Showing posts with label Whitney Museum. Show all posts
Showing posts with label Whitney Museum. Show all posts

Saturday, July 22, 2017

Exhibitions | A Torrid Summer Night at the Whitney Museum


It is another hot and humid evening in NYC with heat advisory warning and I have just received a cutthroat settlement proposal in my traumatic divorce. The Whitney Museum pay-what-you-wish evening hours are a literally refreshing alternative to my hot and sweaty day—literally and metaphorically. After all, art has always offered solace during troubled times.

Two different seemingly different exhibitions are on view at the Whitney Museum. The sixth floor is filled with "Calder: Hypermobility" a display of mobile sculptures by Alexander Calder (1896-1976). The American sculptor developed in the early 1930s a new kinetic art form, the mobile—a sculptural composition of suspended elements, often made of metal, finding balance in their own relational movements.  


Calder's mobile continued on the 3rd floor with the mobiles "performative" actions activated by Whitney's staff in "Small Sphere and Heavy Sphere" a recreation of the 1932-33 installation. The hypnotic movement of the found objects composition capture the audience for over twenty, eliciting, what I experienced as meditative state, which I greatly welcomed considering the stress of my day cursed by divorce matters. 

The fifth floor instead presents "Hélio Oiticica: To Organize Delirium" a retrospective of the Brazilian artist Hélio Oiticica (1937—1980). The exhibition spans from the early geometry based drawings and three-dimensional works to film and installation and participatory art, including Parangolés (wearable layers of fabric) and Penetrables (environments). The recreation of the large-scale environments "Tropicalia" and "Eden" are opened to the museum public as walkthroughs. Oiticica’s oeuvre, much involved in a political discourse, encompassed visual art, architecture, music, poetry, theater and film and was greatly influenced by the counter-culture scene of New York in the 1970s reflecting the several years spent by the artist in the city.


Finally the urban views from the museum terrace!

Saturday, January 9, 2016

Exhibitions | In the Name of Geometry: "Frank Stella: a Retrospective" at the Whitney


The rigorously simple yet majestic volumes of the fifth floor of the Whitney have been transformed in a feast of forms and colors, where geometric explorations are the connecting thread of the multi-scale and multi-media works. It the retrospective of Frank Stella’s work spanning over six decades of work of the American artist (b. 1936), one of the greatest examples of contemporary geometric abstraction.
Both the two-dimensional and three-dimensional works are at the crossover between art and architecture; the scale of the paintings and sculpture is such that the artworks transcend the boundary of the object to enclose surrounding space.

 



Some of the iconic paintings, characterized by band of colors defining geometric primitives, span over twenty meters, transforming the space of the galleries in a built homage to color and geometry. The three-dimensional work also seems to aim to a transformation of space, transcending the boundary of geometry to become installation art. In his sculptural work Stella  artist uses a diverse set of material, often found in industrial construction: fiberglass, bent metal sheets, steel tubing, perforated metal; more recently the often rough materials are combined with highly detailed 3D printed smaller components.
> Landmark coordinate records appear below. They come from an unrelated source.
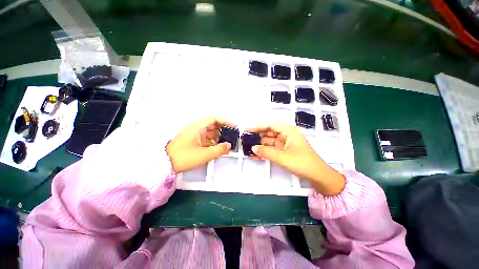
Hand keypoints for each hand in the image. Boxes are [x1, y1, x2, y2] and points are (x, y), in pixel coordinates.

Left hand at [167, 116, 234, 172]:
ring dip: (219, 136)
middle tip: (232, 135)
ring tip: (226, 143)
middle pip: (213, 124)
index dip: (226, 121)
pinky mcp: (193, 140)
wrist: (165, 164)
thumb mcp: (204, 154)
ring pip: (210, 131)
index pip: (215, 118)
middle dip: (224, 129)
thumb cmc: (183, 157)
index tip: (233, 127)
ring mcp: (194, 134)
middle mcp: (196, 128)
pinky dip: (213, 141)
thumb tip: (229, 146)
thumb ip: (219, 150)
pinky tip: (218, 147)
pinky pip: (206, 137)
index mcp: (198, 127)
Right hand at [246, 122, 345, 195]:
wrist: (318, 176)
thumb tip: (253, 148)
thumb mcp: (282, 157)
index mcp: (289, 131)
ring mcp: (286, 143)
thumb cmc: (302, 163)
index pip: (271, 125)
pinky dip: (265, 151)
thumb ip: (266, 152)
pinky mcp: (285, 151)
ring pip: (270, 141)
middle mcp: (287, 135)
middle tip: (246, 139)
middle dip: (258, 135)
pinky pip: (273, 148)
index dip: (258, 126)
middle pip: (269, 132)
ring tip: (249, 147)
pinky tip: (256, 154)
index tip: (248, 130)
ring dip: (260, 144)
     The regular geometry of the painting evolves into the irregular forms of the three-dimensional works—yet driven by geometric foundation. Regular geometries reappear in the most recent three-dimensional work: Plato solids and Kepler polyhedra are source of inspiration for the 2014 large scale outdoor sculptures: Wooden Star 1  (570 x 570 x 570 cm) and the carbon fiber Black Star (520 x 520 x520 cm). Quite ironically the artist's last name "Stella" is the Italian word for "star".
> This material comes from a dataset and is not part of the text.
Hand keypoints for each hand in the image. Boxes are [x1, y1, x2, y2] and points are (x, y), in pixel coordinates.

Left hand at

     Missing from the exhibition is a “personal touch”: the process behind the works could have been included to define a fluid continuity between the final production and the creative impulse behind mediated by the many diverse media used by the artists, from physical actions to digital design and fabrication, in the fluid encounter between forms and materials.
    Yet the exhibition is so powerful and engrossing, a pure joy of colors and forms, which perhaps leaves the visitors with curiosity about the beauty of geometry.